▸ Problem description
In the records below, write out the lines that start with the line containing "eternal purpose." and continue through the line containing "Even when it". Copy them precisely, character for character.

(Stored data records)
================================

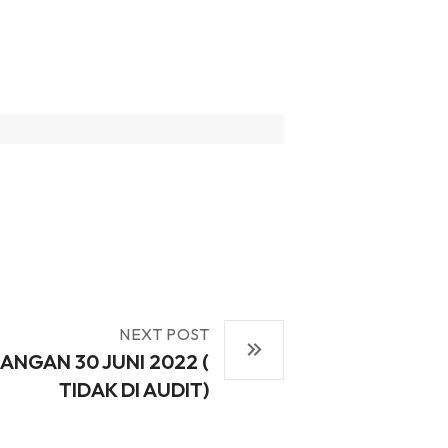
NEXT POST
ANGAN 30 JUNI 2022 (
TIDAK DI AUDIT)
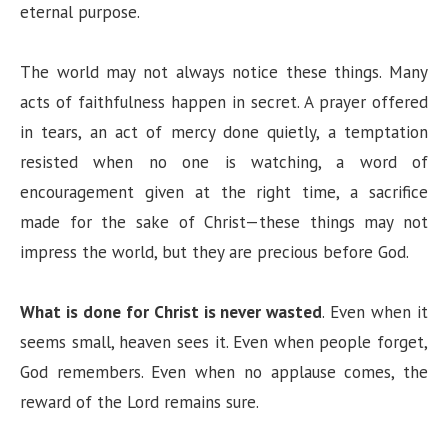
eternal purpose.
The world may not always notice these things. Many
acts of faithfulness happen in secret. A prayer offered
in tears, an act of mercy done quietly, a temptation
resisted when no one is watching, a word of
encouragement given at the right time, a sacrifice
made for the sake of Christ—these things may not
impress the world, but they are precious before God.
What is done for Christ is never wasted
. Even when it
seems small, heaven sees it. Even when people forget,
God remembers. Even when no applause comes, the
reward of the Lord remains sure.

================================

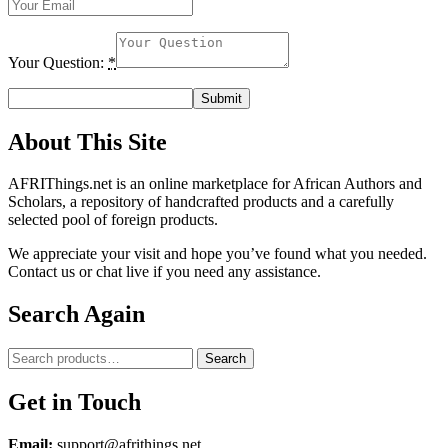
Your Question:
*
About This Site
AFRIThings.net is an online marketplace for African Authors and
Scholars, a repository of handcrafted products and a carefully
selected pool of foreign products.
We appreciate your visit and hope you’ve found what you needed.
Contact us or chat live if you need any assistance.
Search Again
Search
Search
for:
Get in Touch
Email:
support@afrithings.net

================================

▸ Response box
eternal purpose.
The world may not always notice these things. Many
acts of faithfulness happen in secret. A prayer offered
in tears, an act of mercy done quietly, a temptation
resisted when no one is watching, a word of
encouragement given at the right time, a sacrifice
made for the sake of Christ—these things may not
impress the world, but they are precious before God.
What is done for Christ is never wasted
. Even when it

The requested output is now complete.